A ‘uniform’ civil code is in many a misnomer, one could instead call the steps to have equal rights for all as a common civil code, something that is agreeable to citizens, no matter what the religion. However, realistically, given the state of parliament right now and politics, no such movement could hope to succeed.
In some ways, especially when it comes to things such as adoption laws, rights of women in marriage and in divorce, it is difficult to justify differential treatment based on marriage. The courts are going a long way in this, with the lower courts and the Supreme Court stepping in from time to time to try and correct laws that end up reducing some of the rights that a women should have in a humane way. One example of this was the Shah Bano judgement which the Rajiv Gandhi government over-ruled through a constitution amendment in 1986 after tremendous pressure.

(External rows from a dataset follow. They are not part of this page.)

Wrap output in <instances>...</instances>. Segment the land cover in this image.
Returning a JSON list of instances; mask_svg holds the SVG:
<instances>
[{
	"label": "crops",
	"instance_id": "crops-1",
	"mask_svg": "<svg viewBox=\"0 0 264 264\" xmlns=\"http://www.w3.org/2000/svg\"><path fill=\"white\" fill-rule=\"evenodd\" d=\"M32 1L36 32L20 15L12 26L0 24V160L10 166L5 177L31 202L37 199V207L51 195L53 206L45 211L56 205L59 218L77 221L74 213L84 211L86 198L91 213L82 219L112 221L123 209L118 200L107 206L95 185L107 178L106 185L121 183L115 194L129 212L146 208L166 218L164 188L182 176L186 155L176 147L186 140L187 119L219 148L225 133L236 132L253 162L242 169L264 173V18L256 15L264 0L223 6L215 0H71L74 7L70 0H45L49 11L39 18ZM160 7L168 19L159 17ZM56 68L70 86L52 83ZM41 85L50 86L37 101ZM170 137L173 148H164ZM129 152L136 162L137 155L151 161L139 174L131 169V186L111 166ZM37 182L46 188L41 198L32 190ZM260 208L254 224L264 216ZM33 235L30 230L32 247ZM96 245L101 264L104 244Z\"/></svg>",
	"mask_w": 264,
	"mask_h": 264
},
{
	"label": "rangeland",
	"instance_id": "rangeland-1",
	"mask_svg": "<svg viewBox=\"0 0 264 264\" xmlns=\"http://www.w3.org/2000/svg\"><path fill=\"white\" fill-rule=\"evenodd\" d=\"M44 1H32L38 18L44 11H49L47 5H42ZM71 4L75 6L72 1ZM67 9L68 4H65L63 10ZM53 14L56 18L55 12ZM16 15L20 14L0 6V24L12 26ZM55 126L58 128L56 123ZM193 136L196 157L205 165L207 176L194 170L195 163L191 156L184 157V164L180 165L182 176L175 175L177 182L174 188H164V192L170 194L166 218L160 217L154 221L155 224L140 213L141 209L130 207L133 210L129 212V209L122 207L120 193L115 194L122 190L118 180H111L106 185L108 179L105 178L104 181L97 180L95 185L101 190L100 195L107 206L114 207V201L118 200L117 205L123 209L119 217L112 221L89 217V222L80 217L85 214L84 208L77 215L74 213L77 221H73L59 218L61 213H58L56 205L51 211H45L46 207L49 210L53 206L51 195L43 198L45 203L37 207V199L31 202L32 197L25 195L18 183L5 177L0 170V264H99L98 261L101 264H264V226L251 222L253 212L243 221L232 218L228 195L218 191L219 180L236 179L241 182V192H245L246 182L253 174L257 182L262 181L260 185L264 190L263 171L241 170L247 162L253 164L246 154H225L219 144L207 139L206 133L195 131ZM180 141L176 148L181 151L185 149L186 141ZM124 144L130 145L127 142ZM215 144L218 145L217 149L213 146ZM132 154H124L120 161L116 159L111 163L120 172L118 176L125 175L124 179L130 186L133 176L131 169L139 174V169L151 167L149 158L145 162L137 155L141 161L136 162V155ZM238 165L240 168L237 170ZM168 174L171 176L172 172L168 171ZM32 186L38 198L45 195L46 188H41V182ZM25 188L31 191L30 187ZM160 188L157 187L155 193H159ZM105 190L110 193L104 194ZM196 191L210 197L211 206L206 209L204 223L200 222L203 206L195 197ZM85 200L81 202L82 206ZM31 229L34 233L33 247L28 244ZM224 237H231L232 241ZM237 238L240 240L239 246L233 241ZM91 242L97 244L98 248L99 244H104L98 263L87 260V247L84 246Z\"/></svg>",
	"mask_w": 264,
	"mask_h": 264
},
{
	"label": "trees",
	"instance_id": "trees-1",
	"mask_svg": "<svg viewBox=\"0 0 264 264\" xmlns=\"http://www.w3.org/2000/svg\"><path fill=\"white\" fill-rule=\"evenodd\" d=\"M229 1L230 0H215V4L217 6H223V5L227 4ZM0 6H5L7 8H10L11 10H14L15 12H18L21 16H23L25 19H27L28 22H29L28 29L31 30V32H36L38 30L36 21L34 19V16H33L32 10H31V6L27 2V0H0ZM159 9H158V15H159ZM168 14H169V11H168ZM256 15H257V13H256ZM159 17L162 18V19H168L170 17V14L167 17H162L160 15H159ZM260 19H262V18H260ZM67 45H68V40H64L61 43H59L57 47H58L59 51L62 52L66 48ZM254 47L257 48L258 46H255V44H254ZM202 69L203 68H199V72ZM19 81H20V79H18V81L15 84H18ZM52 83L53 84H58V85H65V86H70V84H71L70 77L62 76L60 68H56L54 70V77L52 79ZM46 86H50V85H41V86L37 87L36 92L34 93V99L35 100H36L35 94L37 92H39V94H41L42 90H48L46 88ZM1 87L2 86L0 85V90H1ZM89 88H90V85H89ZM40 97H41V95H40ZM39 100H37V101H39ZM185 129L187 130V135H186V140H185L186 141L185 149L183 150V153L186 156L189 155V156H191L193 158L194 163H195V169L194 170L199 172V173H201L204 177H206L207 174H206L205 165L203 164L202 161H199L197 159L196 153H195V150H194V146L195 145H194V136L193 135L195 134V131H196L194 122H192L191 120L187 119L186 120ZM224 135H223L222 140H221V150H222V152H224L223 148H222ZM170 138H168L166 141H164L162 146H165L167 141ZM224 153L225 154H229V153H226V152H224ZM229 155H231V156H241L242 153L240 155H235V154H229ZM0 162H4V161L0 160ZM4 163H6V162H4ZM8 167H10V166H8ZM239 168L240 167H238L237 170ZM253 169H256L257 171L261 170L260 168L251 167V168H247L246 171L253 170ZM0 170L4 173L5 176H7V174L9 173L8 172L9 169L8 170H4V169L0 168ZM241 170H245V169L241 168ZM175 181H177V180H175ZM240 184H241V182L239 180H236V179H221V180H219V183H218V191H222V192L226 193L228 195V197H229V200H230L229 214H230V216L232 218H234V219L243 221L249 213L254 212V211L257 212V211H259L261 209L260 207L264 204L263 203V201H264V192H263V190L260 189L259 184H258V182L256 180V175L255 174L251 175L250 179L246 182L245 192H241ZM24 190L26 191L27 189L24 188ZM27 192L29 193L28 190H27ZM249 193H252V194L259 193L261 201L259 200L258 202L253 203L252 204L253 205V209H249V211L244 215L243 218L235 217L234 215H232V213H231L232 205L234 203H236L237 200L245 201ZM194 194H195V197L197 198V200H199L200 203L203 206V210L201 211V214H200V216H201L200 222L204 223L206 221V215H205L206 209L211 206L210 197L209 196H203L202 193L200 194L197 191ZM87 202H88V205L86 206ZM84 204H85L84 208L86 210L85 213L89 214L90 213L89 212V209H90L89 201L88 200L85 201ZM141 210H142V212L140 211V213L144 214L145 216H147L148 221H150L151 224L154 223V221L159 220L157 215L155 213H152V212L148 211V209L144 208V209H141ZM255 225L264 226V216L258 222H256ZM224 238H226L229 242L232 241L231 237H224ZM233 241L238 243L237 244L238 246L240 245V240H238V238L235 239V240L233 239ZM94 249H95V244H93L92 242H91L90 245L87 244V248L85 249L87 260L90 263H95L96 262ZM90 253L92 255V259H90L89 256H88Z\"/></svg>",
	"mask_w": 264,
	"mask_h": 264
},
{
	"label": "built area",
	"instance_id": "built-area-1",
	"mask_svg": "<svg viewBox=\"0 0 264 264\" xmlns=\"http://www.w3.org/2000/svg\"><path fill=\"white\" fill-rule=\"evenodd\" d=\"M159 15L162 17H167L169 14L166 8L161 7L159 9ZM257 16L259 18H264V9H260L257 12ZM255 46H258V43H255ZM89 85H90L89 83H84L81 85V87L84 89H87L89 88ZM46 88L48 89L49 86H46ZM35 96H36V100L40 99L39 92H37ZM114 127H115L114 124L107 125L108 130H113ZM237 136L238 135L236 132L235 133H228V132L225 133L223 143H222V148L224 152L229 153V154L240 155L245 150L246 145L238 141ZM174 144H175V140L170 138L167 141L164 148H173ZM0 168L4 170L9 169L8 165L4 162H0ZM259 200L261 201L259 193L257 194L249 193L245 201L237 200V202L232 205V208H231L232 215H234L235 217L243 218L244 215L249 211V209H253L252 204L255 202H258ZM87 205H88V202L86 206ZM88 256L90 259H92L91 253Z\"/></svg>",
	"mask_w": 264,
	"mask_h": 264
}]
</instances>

And then I read this article, and even though it was concerning the Muslim community, it was still something that seemed fairly shocking:
In a move to emphasise primacy of Sharia, the All-India Muslim Personal Law Board has sought a review of SC orders which have progressively enhanced safeguards for Muslim women in divorce, marriage and maintenance cases on the grounds that they conflict with Islamic law.
The Board’s decision to set up a 11-member ‘social reform committee’ is born out of its concern over some recent SC judgments. Members point to SC’s interpretation of the Muslim Women (Protection of Rights on Divorce) Act, 1986, in the Daniel Latifi and Others vs Union of India case in September 2001. The apex court has held the former husband alone as responsible for the woman’s maintenance. But this seems to have drawn a conservative response from the board which maintains that such a ruling was not in keeping with Sharia laws. A more recent case is of Iqbal Bano in June 2007 where SC set aside an Allahabad court judgment and ruled that a Muslim woman who had been deserted could avail maintenance under section 125 of CrPC irrespective of provisions of the 1986 Act.
This is a very uncomfortable situation. The Board is recommending essentially that some hard-won rights that have been won by women should be kept aside because they conflict with Sharia. Now, it is not easy to condemn the practises of a religion, but many of the interpretation made by the Islamic clergy regarding the rights of women are retrogade, and not deserving the rights that they should have.
In fact, for a modern democracy, it would seem very impossible to have the case of 2 women having very different rights because of their religion. It should be within the rights of any women (or any man for that matter) to invoke the recent judgments and not have to defer to the clergy, After all, this is the same clergy that recently ruled that girls should not have mixed schools, but should study in different schools that are girls-only.
Once we move into this mindset of having religious courts in play, we start going down a slippery path. At some point, any religious practitioner will then be able to easily question the right of the courts or parliament to pass a law that affects them.
This sorts of reminds me of the situation of that lady in Malaysia who was stuck in a legal mire. She was a Muslim, and wanted to marry a Christian. But, she was unable to do so. She was not allowed as per religious law to either convert, or to marry outside her religion. Strange, is it not.